**What to work on:**
Rewrite the text lines in the material below as a numbered list, skipping any blank lines. Leave the pictures out of your answer.

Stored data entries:

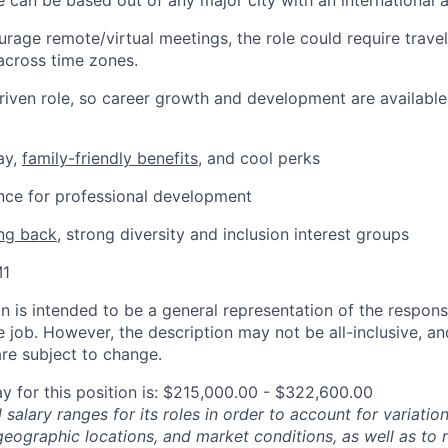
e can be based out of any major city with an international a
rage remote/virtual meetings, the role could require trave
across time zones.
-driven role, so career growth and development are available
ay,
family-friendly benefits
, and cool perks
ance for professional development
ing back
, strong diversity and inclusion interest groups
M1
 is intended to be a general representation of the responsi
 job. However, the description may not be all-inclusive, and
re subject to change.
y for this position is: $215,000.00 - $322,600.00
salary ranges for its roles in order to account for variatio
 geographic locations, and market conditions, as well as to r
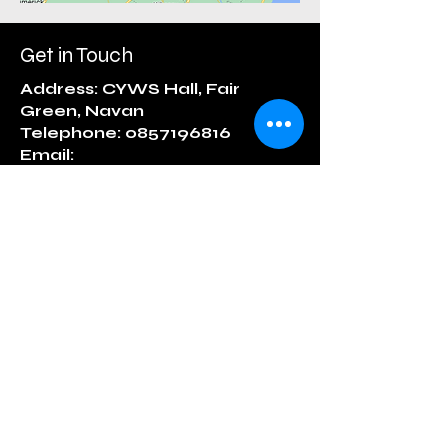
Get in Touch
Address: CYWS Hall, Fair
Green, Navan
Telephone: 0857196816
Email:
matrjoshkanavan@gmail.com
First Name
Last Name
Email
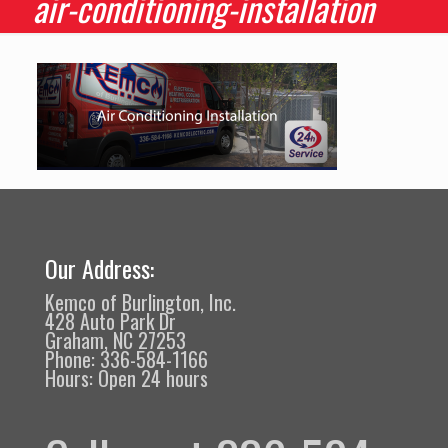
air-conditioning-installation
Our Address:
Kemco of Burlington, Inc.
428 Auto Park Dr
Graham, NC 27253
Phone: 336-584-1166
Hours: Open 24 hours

**Output:**
1. e can be based out of any major city with an international a
2. rage remote/virtual meetings, the role could require trave
3. across time zones.
4. -driven role, so career growth and development are available
5. ay,
6. family-friendly benefits
7. , and cool perks
8. ance for professional development
9. ing back
10. , strong diversity and inclusion interest groups
11. M1
12.  is intended to be a general representation of the responsi
13.  job. However, the description may not be all-inclusive, and
14. re subject to change.
15. y for this position is: $215,000.00 - $322,600.00
16. salary ranges for its roles in order to account for variatio
17.  geographic locations, and market conditions, as well as to r
18. Get in Touch
19. Address: CYWS Hall, Fair
20. Green, Navan
21. Telephone: 0857196816
22. Email:
23. matrjoshkanavan@gmail.com
24. First Name
25. Last Name
26. Email
27. air-conditioning-installation
28. Our Address:
29. Kemco of Burlington, Inc.
30. 428 Auto Park Dr
31. Graham, NC 27253
32. Phone: 336-584-1166
33. Hours: Open 24 hours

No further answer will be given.